In der monistisch ausgeprägten kommunalen Aufgabenstruktur des Landes Nordrhein-Westfalen ist die Gemeinde die alleinige Trägerin der öffentlichen Verwaltung innerhalb ihres Gemeindegebietes. Die Verwaltung der Gemeinde wird durch die Bürgerschaft bestimmt, welche regelmäßig durch den Rat und den Bürgermeister vertreten werden. Jedoch ermöglicht § 26 der Gemeindeordnung Nordrhein-Westfalens die Entscheidung durch die Bürger der Gemeinde, anstelle des Rates.

Aufgrund der Corona-Krise ist neben dem gesellschaftlichen Leben auch der politische Entscheidungsprozess betroffen. So wurden unter anderem die Kompetenzen der Räte und Kreistage auf den jeweiligen Hauptausschuss oder Kreisausschuss übertagen, solange diese Krise anhält, um handlungsfähig zu bleiben.

Eine ähnlich analoge Anpassung der Entscheidungsfähigkeit durch ein Bürgerbegehren bzw. einen Bürgerentscheid ist nicht getroffen worden. Daher ist es für ein Bürgerbegehren weiterhin, auch in Zeiten der Corona-Krise, notwendige Voraussetzung eine jeweils in der GO NRW normierte Anzahl an Unterschriften der Bürger innerhalb der Gemeinde zu sammeln. Richtet sich das Bürgerbegehren gegen einen Beschluss des Rates, so ist dieses innerhalb von 6 Wochen nach der Bekanntgabe des jeweiligen Beschlusses abschließend durchzuführen; sollte der Beschluss keiner Bekanntgabe bedürfen, beträgt diese Ausschlussfrist 3 Monate.

Unter den aktuellen Bedingungen dürfte eine derartige Fristsetzung für die meisten Bürgerbegehren eine unzumutbare Hürde darstellen. Doch auch ohne die aktuellen, durch den Corona-Virus bedingten Zustände, ist diese zeitliche Komponente keine dringend notwendige Voraussetzung zur Zulässigkeit eines kassierenden Bürgerbegehrens. Denn Bürgerbegehren, die sich nicht gegen einen Beschluss des Rates richten, unterliegen logischerweise keiner Befristung. Jedoch ist auch ihnen die Möglichkeit einer kaskadenartige Entscheidungsserie über Angelegenheiten, welche den gleichen Gegenstand zur Entscheidung betreffen, entzogen, da § 26 Absatz 5 Satz 2 GO NRW diesbezüglich eine Sperrfrist von 2 Jahren normiert. Somit würde der Wegfall einer Fristsetzung nach § 26 Absatz 3 GO NRW beim kassierenden Bürgerbegehren ebenfalls der Sperrfrist nach § 26 Absatz 5 Satz 2 GO NRW unterliegen, sodass ein rechtsmissbräuchliches in Anspruch nehmen kassierender Bürgerbegehren ebenfalls unterbunden wird.
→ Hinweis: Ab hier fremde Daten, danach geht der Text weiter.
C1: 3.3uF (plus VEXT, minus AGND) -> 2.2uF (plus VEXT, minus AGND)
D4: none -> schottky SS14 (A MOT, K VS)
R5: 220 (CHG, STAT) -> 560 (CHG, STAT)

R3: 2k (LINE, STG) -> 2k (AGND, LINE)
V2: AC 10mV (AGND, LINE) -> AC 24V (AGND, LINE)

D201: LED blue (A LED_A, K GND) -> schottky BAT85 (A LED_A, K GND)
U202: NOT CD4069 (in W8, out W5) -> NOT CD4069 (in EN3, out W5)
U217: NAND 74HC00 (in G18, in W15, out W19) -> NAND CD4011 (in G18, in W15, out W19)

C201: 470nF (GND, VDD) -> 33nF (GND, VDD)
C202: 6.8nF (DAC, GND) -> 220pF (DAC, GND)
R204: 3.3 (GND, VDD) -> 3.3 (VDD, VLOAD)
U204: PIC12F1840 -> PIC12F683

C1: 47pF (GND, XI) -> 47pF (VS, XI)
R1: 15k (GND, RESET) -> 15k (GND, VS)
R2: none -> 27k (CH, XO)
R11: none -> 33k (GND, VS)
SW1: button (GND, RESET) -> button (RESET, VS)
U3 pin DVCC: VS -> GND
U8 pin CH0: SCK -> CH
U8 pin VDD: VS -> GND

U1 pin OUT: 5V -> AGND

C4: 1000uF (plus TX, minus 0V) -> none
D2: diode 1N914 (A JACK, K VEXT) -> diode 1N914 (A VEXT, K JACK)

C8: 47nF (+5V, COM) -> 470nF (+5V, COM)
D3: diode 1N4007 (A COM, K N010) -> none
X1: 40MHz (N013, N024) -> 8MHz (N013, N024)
Auch die Rechtssicherheit für Ratsbeschlüsse wird ausreichend gewahrt, da Beschlüsse sowohl auch noch nach sechs Wochen nach Beschlussfassung vom Rat rückgängig gemacht werden können, als auch der Rat das politische Spiegelbild des Willens der Bürgerschaft abbilden soll; eine analoge Fristsetzung besteht dementsprechend für den Rat nicht, sodass von Bürgerbegehren bzw. Bürgerentscheiden keine weitergehende Rechtsunsicherheit besteht, als wenn der Rat selbstständig tätig wird.

Ferner wird die oben beschrieben Problematik der innerhalb der Corona-Krise initiierten Bürgerbegehren somit unproblematisch gestellt.

Eine entsprechende Normierung ist ebenfalls auf Bürgerbegehren bzw. Bürgerentscheide im Rahmen von Beschlüssen des Kreistages anzuwenden.

II. Der Landtag fordert die Landesregierung daher auf:

  • Die direkte Demokratie auf Kommunalebene zu stärken und hierzu einen Gesetzentwurf zu verfassen, der die Befristung für die Einreichung von kassierenden Bürgerbegehren, nach § 26 Absatz 3 der Gemeindeordnung für das Land Nordrhein-Westfalen sowie § 23 Absatz 3 der Kreisordnung für das Land Nordrhein-Westfalen, streicht.